Royal Bank of Scotland warned on Friday that it would make a substantial loss this year after its new chief executive Ross McEwan announced £38bn of troublesome assets would be ringfenced inside the bailed out bank.
In an move that was seen as an attempt to restore the often strained relationships with the government and regulators, McEwan also made clear he wanted to draw a line under lingering concerns about the bank’s capital position. On a number of occasions he talked about “resetting” relationships with the Treasury and the Bank of England.
He acknowledged the stinging criticism contained in a report into the bank’s lending practices, which found it was turning away three out of every four applications for business loans from small and medium-sized businesses and was too aggressive to towards existing customers facing financial difficulty. McEwan said that while the report made uncomfortable reading, the bank had to confront the problem.

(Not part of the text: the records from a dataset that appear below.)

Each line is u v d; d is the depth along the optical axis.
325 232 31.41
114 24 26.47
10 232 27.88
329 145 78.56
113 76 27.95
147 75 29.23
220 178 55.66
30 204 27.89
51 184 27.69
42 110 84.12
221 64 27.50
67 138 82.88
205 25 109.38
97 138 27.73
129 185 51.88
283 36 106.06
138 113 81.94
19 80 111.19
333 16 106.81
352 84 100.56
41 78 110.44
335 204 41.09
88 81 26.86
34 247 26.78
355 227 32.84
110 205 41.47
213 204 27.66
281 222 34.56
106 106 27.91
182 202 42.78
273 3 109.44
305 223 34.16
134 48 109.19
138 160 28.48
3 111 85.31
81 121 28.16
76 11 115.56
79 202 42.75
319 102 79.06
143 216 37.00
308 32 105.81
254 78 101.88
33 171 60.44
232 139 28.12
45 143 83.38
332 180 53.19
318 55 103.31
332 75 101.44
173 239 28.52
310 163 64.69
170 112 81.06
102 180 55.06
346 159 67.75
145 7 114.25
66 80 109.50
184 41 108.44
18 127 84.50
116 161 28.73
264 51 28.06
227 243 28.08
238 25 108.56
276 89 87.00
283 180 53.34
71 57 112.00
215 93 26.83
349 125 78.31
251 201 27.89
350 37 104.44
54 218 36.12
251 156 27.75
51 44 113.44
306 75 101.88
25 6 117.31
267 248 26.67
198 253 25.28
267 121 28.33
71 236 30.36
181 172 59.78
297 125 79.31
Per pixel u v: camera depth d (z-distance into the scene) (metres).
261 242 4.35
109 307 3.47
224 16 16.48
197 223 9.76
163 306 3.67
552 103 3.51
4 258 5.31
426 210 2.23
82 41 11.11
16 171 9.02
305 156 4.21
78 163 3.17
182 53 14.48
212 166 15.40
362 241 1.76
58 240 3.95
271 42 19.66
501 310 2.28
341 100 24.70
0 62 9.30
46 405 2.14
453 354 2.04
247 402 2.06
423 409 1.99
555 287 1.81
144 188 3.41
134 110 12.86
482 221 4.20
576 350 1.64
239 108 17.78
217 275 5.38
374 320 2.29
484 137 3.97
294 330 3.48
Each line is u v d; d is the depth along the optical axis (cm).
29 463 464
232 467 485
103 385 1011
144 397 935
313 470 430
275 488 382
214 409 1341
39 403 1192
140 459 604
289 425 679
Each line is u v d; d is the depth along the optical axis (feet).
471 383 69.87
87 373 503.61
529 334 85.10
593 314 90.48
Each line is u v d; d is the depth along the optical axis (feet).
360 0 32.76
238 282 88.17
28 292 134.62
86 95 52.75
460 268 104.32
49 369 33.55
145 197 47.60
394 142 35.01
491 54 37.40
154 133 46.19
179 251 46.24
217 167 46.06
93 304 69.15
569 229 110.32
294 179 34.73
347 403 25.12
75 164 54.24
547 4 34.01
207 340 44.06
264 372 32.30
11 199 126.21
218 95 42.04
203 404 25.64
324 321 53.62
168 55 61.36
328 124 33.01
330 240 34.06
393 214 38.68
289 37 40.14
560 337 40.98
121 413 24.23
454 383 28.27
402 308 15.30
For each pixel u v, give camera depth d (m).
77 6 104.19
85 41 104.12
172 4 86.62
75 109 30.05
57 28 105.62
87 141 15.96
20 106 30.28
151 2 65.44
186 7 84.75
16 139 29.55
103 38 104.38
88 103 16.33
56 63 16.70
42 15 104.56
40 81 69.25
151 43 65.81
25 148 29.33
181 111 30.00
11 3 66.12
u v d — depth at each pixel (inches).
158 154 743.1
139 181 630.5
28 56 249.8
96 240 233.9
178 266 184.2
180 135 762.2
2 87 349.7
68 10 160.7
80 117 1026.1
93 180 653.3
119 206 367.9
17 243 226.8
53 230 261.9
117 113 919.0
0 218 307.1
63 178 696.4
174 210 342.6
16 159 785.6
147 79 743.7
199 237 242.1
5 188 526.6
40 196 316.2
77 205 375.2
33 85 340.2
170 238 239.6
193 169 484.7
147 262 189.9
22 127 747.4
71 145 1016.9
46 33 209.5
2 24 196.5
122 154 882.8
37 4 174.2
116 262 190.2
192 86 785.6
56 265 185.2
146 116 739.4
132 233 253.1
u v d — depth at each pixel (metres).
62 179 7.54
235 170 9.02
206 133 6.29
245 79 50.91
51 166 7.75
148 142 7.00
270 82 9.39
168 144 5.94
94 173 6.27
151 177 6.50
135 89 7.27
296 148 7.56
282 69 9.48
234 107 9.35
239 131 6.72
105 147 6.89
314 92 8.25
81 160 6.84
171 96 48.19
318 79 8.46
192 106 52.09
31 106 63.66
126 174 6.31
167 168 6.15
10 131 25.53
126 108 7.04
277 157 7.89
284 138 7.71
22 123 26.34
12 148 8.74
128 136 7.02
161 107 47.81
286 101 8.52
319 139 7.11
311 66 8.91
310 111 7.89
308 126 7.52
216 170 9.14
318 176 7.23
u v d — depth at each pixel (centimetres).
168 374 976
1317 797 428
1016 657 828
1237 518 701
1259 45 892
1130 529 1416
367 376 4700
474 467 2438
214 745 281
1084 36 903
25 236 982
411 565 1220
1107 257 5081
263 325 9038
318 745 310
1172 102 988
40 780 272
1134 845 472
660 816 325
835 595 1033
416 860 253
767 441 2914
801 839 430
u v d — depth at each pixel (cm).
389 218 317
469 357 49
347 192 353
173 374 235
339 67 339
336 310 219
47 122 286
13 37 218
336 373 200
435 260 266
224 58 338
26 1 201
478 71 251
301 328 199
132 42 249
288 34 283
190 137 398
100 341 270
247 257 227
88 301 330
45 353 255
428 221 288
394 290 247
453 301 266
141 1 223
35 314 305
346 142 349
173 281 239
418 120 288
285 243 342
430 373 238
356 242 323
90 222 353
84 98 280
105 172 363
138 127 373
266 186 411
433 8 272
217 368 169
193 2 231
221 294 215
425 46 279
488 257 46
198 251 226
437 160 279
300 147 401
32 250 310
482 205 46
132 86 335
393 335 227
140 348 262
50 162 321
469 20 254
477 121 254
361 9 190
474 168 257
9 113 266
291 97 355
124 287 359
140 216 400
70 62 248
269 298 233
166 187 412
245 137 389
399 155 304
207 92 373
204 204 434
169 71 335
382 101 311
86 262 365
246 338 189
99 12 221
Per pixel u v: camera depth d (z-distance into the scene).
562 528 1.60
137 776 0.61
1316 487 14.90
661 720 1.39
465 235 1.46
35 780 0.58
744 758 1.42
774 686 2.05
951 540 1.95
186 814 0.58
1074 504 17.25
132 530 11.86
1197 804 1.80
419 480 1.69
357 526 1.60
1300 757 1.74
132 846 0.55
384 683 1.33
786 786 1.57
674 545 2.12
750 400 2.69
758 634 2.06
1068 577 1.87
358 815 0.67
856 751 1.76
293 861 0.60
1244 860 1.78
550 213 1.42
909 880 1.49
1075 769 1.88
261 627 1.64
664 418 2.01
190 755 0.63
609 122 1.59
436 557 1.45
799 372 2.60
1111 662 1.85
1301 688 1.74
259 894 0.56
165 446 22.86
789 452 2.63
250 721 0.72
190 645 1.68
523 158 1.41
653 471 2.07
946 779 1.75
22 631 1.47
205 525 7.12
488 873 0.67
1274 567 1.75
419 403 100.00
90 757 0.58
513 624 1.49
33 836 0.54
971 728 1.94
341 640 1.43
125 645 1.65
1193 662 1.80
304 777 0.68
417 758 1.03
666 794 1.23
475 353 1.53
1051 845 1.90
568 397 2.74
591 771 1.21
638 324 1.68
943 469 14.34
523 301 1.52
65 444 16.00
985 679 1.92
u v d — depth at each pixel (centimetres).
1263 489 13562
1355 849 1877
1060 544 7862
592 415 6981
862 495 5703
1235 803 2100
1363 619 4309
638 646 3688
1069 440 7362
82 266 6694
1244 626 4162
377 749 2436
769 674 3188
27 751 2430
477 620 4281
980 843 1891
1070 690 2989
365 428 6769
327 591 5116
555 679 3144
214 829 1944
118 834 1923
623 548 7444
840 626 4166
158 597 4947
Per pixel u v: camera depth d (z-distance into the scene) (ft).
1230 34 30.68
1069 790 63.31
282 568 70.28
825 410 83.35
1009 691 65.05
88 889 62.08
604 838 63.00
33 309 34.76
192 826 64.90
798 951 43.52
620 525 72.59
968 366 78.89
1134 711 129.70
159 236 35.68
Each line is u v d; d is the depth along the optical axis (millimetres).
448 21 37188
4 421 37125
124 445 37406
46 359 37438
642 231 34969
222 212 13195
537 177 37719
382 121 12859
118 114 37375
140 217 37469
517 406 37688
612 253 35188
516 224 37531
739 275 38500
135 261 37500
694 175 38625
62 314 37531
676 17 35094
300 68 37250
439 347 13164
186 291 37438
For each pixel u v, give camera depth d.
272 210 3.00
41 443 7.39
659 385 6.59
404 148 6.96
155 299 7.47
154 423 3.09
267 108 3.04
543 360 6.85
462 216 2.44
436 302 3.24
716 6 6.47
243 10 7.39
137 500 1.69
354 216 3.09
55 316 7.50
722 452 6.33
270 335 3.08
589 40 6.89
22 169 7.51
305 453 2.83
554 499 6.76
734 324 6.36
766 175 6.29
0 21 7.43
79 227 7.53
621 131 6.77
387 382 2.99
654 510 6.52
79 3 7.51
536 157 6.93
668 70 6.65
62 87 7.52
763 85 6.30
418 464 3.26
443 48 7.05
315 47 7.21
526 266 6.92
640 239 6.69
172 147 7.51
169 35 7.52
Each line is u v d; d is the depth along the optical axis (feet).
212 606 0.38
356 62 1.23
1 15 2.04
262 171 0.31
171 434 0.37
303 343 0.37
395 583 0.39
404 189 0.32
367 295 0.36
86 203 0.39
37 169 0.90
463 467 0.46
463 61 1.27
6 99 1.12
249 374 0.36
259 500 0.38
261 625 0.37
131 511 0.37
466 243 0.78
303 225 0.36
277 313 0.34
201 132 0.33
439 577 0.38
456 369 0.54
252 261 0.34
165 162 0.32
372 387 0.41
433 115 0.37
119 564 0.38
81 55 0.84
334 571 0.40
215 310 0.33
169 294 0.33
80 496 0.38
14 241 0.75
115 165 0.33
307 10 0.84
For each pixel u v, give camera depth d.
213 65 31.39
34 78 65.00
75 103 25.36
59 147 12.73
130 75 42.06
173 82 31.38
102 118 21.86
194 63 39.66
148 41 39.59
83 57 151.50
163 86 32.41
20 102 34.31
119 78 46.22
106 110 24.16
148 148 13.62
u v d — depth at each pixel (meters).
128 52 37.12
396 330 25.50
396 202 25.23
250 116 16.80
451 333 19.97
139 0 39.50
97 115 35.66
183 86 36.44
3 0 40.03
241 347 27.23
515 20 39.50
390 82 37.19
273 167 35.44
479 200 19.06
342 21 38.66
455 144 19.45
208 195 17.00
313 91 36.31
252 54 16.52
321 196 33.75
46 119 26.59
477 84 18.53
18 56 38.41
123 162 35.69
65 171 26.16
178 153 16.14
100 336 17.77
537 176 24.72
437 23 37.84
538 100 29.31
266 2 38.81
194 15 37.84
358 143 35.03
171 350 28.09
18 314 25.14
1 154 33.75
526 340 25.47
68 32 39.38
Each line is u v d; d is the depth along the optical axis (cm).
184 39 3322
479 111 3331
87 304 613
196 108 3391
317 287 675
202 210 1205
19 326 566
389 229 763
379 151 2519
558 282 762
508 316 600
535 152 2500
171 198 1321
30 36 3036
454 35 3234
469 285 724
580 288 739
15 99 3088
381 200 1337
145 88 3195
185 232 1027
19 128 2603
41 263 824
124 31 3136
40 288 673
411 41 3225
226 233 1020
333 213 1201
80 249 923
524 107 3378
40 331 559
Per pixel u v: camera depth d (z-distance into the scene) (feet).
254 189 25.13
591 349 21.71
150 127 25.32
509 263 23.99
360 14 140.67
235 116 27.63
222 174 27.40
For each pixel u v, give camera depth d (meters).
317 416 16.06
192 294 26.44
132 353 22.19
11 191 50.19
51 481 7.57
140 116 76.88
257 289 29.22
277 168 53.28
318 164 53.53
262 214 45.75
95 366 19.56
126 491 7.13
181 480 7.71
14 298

The review into creating a bad bank — commissioned by the chancellor, George Osborne, after the Mansion House speech in June — had concluded the “effort, risk and expense involved in the creation of an external bad bank is not justified”. Investment bank Rothschild, which conducted the review which was recommended by the parliamentary commission on banking standards, said it would “do more harm than good”.
Pat McFadden, the Labour MP who sat on the commission, tweeted: “So RBS will have an internal bad bank, as it has had for five years.”
RBS shares were the biggest faller in the FTSE 100, down 3.5% at 355p — well below the 500p average price the taxpayer paid for them — after the bank reported a third-quarter loss of more than £600m.
Osborne, who through UK Financial Investments owns 81% of RBS, said the bailed out bank was on a “new direction”. A report published by the Treasury showed that RBS would become more UK-focused with even smaller investment bank — which employed 25,000 before the bailout and now employs 9,000.
Instead of the bad bank, which the taxpayer would have had to fund, about £38bn of troublesome loans — including £9bn from Ulster Bank — will be placed into a new non-core division to be known as the capital resolution division, which will aims to be wound down in two years. Some £11bn of capital should be released as a result.
McEwan — who said he wanted to “reset the key relationships” with government and regulators — will accelerate the spin-off of RBS’s US arm, Citizens, to next year rather than 2015 and signalled a review of a large number of businesses, the outcome of which will be announced in February. Ulster Bank is likely to remain part of RBS Group.
The New Zealander, who has been chief executive since 1 October, would not comment on the potential impact on jobs as he discussed the need to cut costs.
Creating the new non-core division would mean the bank has to write off up to £4.5bn of problem loans in the next year — driving the bank to a “substantial loss” for the full year.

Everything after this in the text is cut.